_WHAT YOU HAVE TO DO:_
Can you render everything from the line containing "# Function to generate" through the line containing "f.write(json.dumps(captions, indent=4))" as a Markdown table with columns Number and Source Line, dropping blank lines?

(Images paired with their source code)
● ● ● ●

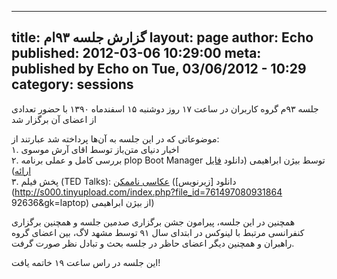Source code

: ----------
title: گزارش جلسه ۹۳‌ام
layout: page
author: Echo
published: 2012-03-06 10:29:00
meta: published by Echo on Tue, 03/06/2012 - 10:29
category: sessions
----------
جلسه ۹۳م گروه کاربران در ساعت ۱۷ روز دوشنبه ۱۵ اسفند‌ماه ۱۳۹۰ با حضور تعدادی
از اعضای آن برگزار شد  


<!--more-->



موضوعاتی که در این جلسه به آن‌ها پرداخته شد عبارتند از:  
۱. اخبار دنیای متن‌باز توسط اقای آرش موسوی  
۲. بررسی کامل و عملی برنامه plop Boot Manager توسط بیژن ابراهیمی (دانلود [فایل
ارائه](http://s000.tinyupload.com/index.php?file_id=07717832669169359488))  
۳. پخش فیلم (TED Talks): [عکاسی
ناممکن](http://www.ted.com/talks/erik_johansson_impossible_photography.html)
(دانلود [زیرنویس](http://s000.tinyupload.com/index.php?file_id=761497080931864
92636&amp;gk=laptop) از بیژن ابراهیمی)  


همچنین در این جلسه، پیرامون جشن برگزاری صدمین جلسه و همچنین برگزاری کنفرانسی
مرتبط با لینوکس در ابتدای سال ۹۱ توسط مشهد لاگ، بین اعضای گروه راهبران و
همچنین دیگر اعضای حاظر در جلسه بحث و تبادل نظر صورت گرفت.

این جلسه در راس ساعت ۱۹ خاتمه یافت!
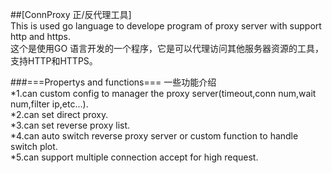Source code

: ##[ConnProxy 正/反代理工具]  
This is used go language to develope program of proxy server with support http and https.  
这个是使用GO 语言开发的一个程序，它是可以代理访问其他服务器资源的工具，支持HTTP和HTTPS。  

###===Propertys and functions=== 一些功能介绍  
*1.can custom config to manager the proxy server(timeout,conn num,wait num,filter ip,etc...).  
*2.can set direct proxy.  
*3.can set reverse proxy list.  
*4.can auto switch reverse proxy server or custom function to handle switch plot.  
*5.can support multiple connection accept for high request.  
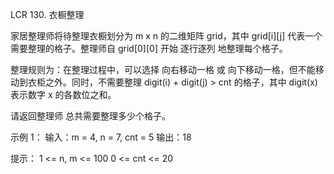 LCR 130. 衣橱整理

家居整理师将待整理衣橱划分为 m x n 的二维矩阵 grid，其中 grid[i][j] 代表一个需要整理的格子。整理师自 grid[0][0] 开始 逐行逐列 地整理每个格子。

整理规则为：在整理过程中，可以选择 向右移动一格 或 向下移动一格，但不能移动到衣柜之外。同时，不需要整理 digit(i) + digit(j) > cnt 的格子，其中 digit(x) 表示数字 x 的各数位之和。

请返回整理师 总共需要整理多少个格子。

示例 1：
输入：m = 4, n = 7, cnt = 5
输出：18

提示：
1 <= n, m <= 100
0 <= cnt <= 20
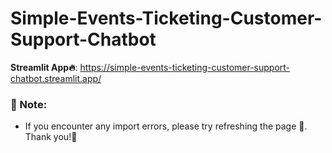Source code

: # Simple-Events-Ticketing-Customer-Support-Chatbot
**Streamlit App🔥**: https://simple-events-ticketing-customer-support-chatbot.streamlit.app/

### **📝 Note:**
- If you encounter any import errors, please try refreshing the page 🔄. Thank you!🌹
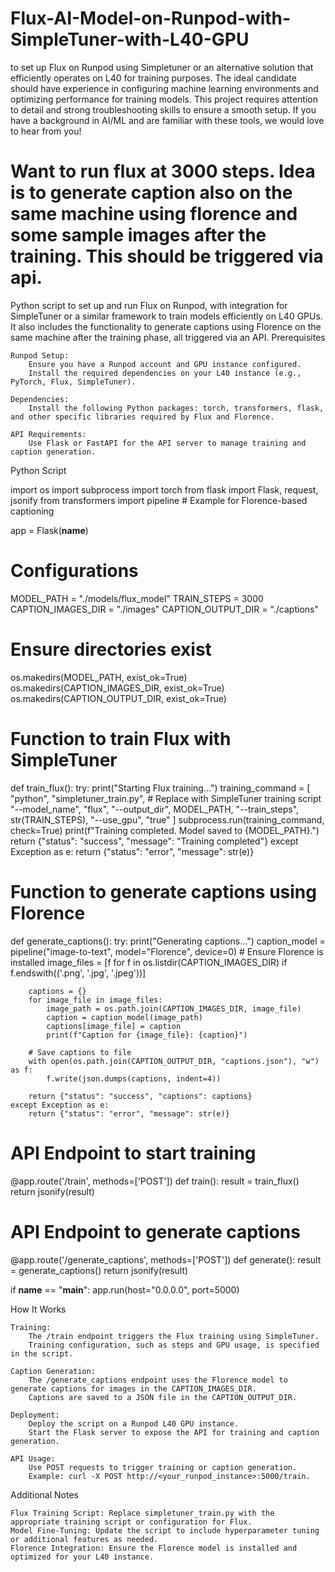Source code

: # Flux-AI-Model-on-Runpod-with-SimpleTuner-with-L40-GPU
 to set up Flux on Runpod using Simpletuner or an alternative solution that efficiently operates on L40 for training purposes. The ideal candidate should have experience in configuring machine learning environments and optimizing performance for training models. This project requires attention to detail and strong troubleshooting skills to ensure a smooth setup. If you have a background in AI/ML and are familiar with these tools, we would love to hear from you!

Want to run flux at 3000 steps. Idea is to generate caption also on the same machine using florence and some sample images after the training. This should be triggered via api. 
==============
Python script to set up and run Flux on Runpod, with integration for SimpleTuner or a similar framework to train models efficiently on L40 GPUs. It also includes the functionality to generate captions using Florence on the same machine after the training phase, all triggered via an API.
Prerequisites

    Runpod Setup:
        Ensure you have a Runpod account and GPU instance configured.
        Install the required dependencies on your L40 instance (e.g., PyTorch, Flux, SimpleTuner).

    Dependencies:
        Install the following Python packages: torch, transformers, flask, and other specific libraries required by Flux and Florence.

    API Requirements:
        Use Flask or FastAPI for the API server to manage training and caption generation.

Python Script

import os
import subprocess
import torch
from flask import Flask, request, jsonify
from transformers import pipeline  # Example for Florence-based captioning

app = Flask(__name__)

# Configurations
MODEL_PATH = "./models/flux_model"
TRAIN_STEPS = 3000
CAPTION_IMAGES_DIR = "./images"
CAPTION_OUTPUT_DIR = "./captions"

# Ensure directories exist
os.makedirs(MODEL_PATH, exist_ok=True)
os.makedirs(CAPTION_IMAGES_DIR, exist_ok=True)
os.makedirs(CAPTION_OUTPUT_DIR, exist_ok=True)

# Function to train Flux with SimpleTuner
def train_flux():
    try:
        print("Starting Flux training...")
        training_command = [
            "python", "simpletuner_train.py",  # Replace with SimpleTuner training script
            "--model_name", "flux",
            "--output_dir", MODEL_PATH,
            "--train_steps", str(TRAIN_STEPS),
            "--use_gpu", "true"
        ]
        subprocess.run(training_command, check=True)
        print(f"Training completed. Model saved to {MODEL_PATH}.")
        return {"status": "success", "message": "Training completed"}
    except Exception as e:
        return {"status": "error", "message": str(e)}

# Function to generate captions using Florence
def generate_captions():
    try:
        print("Generating captions...")
        caption_model = pipeline("image-to-text", model="Florence", device=0)  # Ensure Florence is installed
        image_files = [f for f in os.listdir(CAPTION_IMAGES_DIR) if f.endswith(('.png', '.jpg', '.jpeg'))]

        captions = {}
        for image_file in image_files:
            image_path = os.path.join(CAPTION_IMAGES_DIR, image_file)
            caption = caption_model(image_path)
            captions[image_file] = caption
            print(f"Caption for {image_file}: {caption}")

        # Save captions to file
        with open(os.path.join(CAPTION_OUTPUT_DIR, "captions.json"), "w") as f:
            f.write(json.dumps(captions, indent=4))

        return {"status": "success", "captions": captions}
    except Exception as e:
        return {"status": "error", "message": str(e)}

# API Endpoint to start training
@app.route('/train', methods=['POST'])
def train():
    result = train_flux()
    return jsonify(result)

# API Endpoint to generate captions
@app.route('/generate_captions', methods=['POST'])
def generate():
    result = generate_captions()
    return jsonify(result)

if __name__ == "__main__":
    app.run(host="0.0.0.0", port=5000)

How It Works

    Training:
        The /train endpoint triggers the Flux training using SimpleTuner.
        Training configuration, such as steps and GPU usage, is specified in the script.

    Caption Generation:
        The /generate_captions endpoint uses the Florence model to generate captions for images in the CAPTION_IMAGES_DIR.
        Captions are saved to a JSON file in the CAPTION_OUTPUT_DIR.

    Deployment:
        Deploy the script on a Runpod L40 GPU instance.
        Start the Flask server to expose the API for training and caption generation.

    API Usage:
        Use POST requests to trigger training or caption generation.
        Example: curl -X POST http://<your_runpod_instance>:5000/train.

Additional Notes

    Flux Training Script: Replace simpletuner_train.py with the appropriate training script or configuration for Flux.
    Model Fine-Tuning: Update the script to include hyperparameter tuning or additional features as needed.
    Florence Integration: Ensure the Florence model is installed and optimized for your L40 instance.
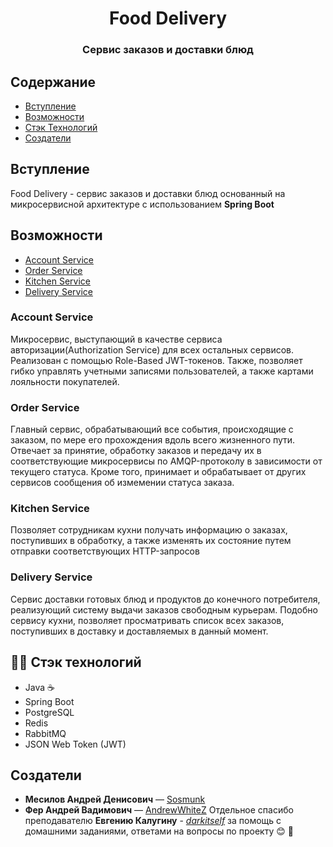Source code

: <h1 align="center">Food Delivery</h1>

### <div align="center"> Сервис заказов и доставки блюд</div>


## Содержание
- [Вступление](#Вступление)
- [Возможности](#Возможности)
- [Стэк Технологий](#-стэк-технологий)
- [Создатели](#создатели)


## Вступление
Food Delivery - сервис заказов и доставки блюд основанный на микросервисной архитектуре с использованием <b>Spring Boot</b>

## Возможности
- [Account Service](#account-service)
- [Order Service](#order-service)
- [Kitchen Service](#kitchen-service)
- [Delivery Service](#delivery-service)

### Account Service
Микросервис, выступающий в качестве сервиса авторизации(Authorization Service) для всех остальных сервисов. Реализован с помощью Role-Based JWT-токенов. Также, позволяет гибко управлять учетными записями пользователей, а также картами лояльности покупателей.

### Order Service
Главный сервис, обрабатывающий все события, происходящие с заказом, по мере его прохождения вдоль всего жизненного пути. Отвечает за принятие, обработку заказов и передачу их в соответствующие микросервисы по AMQP-протоколу в зависимости от текущего статуса. Кроме того, принимает и обрабатывает от других сервисов сообщения об измемении статуса заказа.

### Kitchen Service
Позволяет сотрудникам кухни получать информацию о заказах, поступивших в обработку, а также изменять их состояние путем отправки соответствующих HTTP-запросов

### Delivery Service
Сервис доставки готовых блюд и продуктов до конечного потребителя, реализующий систему выдачи заказов свободным курьерам. Подобно сервису кухни, позволяет просматривать список всех заказов, поступивших в доставку и доставляемых в данный момент.


## 👨‍💻 Стэк технологий
- Java ☕
- Spring Boot 
- PostgreSQL 
- Redis 
- RabbitMQ 
- JSON Web Token (JWT)


## Создатели
- <b>Месилов Андрей Денисович</b> — [Sosmunk](https://github.com/Sosmunk)
- <b>Фер Андрей Вадимович</b> — [AndrewWhiteZ](https://github.com/AndrewWhiteZ)
Отдельное спасибо преподавателю <b>Евгению Калугину</b> - <i>[darkitself](https://github.com/darkitself)</i>
за помощь с домашними заданиями, ответами на вопросы по проекту 😊 🧡
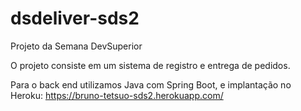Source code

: # dsdeliver-sds2
Projeto da Semana DevSuperior

O projeto consiste em um sistema de registro e entrega de pedidos. 

Para o back end utilizamos Java com Spring Boot, e implantação no Heroku: https://bruno-tetsuo-sds2.herokuapp.com/

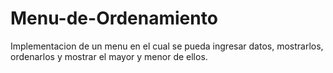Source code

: # Menu-de-Ordenamiento
Implementacion de un menu en el cual se pueda ingresar datos, mostrarlos, ordenarlos y mostrar el mayor y menor de ellos.
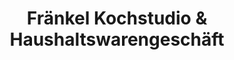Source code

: ---
title: "Fränkel Kochstudio & Haushaltswarengeschäft"
url: /friedrichshafen/fraenkel-kochstudio-und-haushaltswarengeschaeft/
shop: Haushaltsartikel
---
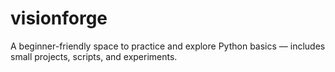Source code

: # visionforge
A beginner-friendly space to practice and explore Python basics — includes small projects, scripts, and experiments.
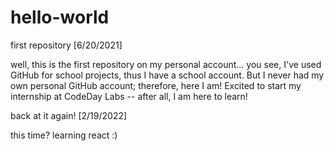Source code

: # hello-world
first repository [6/20/2021]

well, this is the first repository on my personal account... you see, I've used GitHub for school projects, thus I have a school account. But I never had my own personal GitHub account; therefore, here I am! Excited to start my internship at CodeDay Labs -- after all, I am here to learn!

back at it again! [2/19/2022]

this time? learning react :)
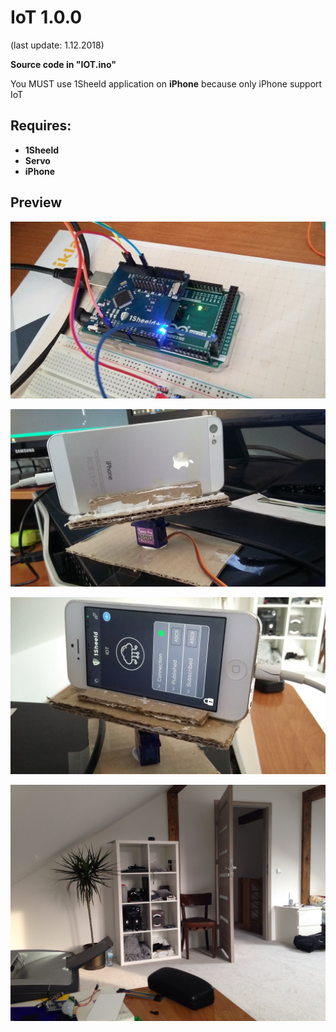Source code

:# IoT 1.0.0

(last update: 1.12.2018)


<b>Source code in "IOT.ino"</b>

You MUST use 1Sheeld application on <b>iPhone</b> because only iPhone support IoT

## Requires:

* <b>1Sheeld</b>
* <b>Servo</b>
* <b>iPhone</b>

## Preview

![Scheme error](https://github.com/Kacper1263/arduino/blob/master/1Sheeld/IoT/IoT_1.0.0/Prev1.jpg)

![Scheme error](https://github.com/Kacper1263/arduino/blob/master/1Sheeld/IoT/IoT_1.0.0/Prev2.jpg)

![Scheme error](https://github.com/Kacper1263/arduino/blob/master/1Sheeld/IoT/IoT_1.0.0/Prev3.jpg)

![Scheme error](https://github.com/Kacper1263/arduino/blob/master/1Sheeld/IoT/IoT_1.0.0/Prev4.jpg)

● ● ● ●

_RESPONSE TO THE EXERCISE:_
| Number | Source Line |
|---|---|
| 1 | # Function to generate captions using Florence |
| 2 | def generate_captions(): |
| 3 |     try: |
| 4 |         print("Generating captions...") |
| 5 |         caption_model = pipeline("image-to-text", model="Florence", device=0)  # Ensure Florence is installed |
| 6 |         image_files = [f for f in os.listdir(CAPTION_IMAGES_DIR) if f.endswith(('.png', '.jpg', '.jpeg'))] |
| 7 |         captions = {} |
| 8 |         for image_file in image_files: |
| 9 |             image_path = os.path.join(CAPTION_IMAGES_DIR, image_file) |
| 10 |             caption = caption_model(image_path) |
| 11 |             captions[image_file] = caption |
| 12 |             print(f"Caption for {image_file}: {caption}") |
| 13 |         # Save captions to file |
| 14 |         with open(os.path.join(CAPTION_OUTPUT_DIR, "captions.json"), "w") as f: |
| 15 |             f.write(json.dumps(captions, indent=4)) |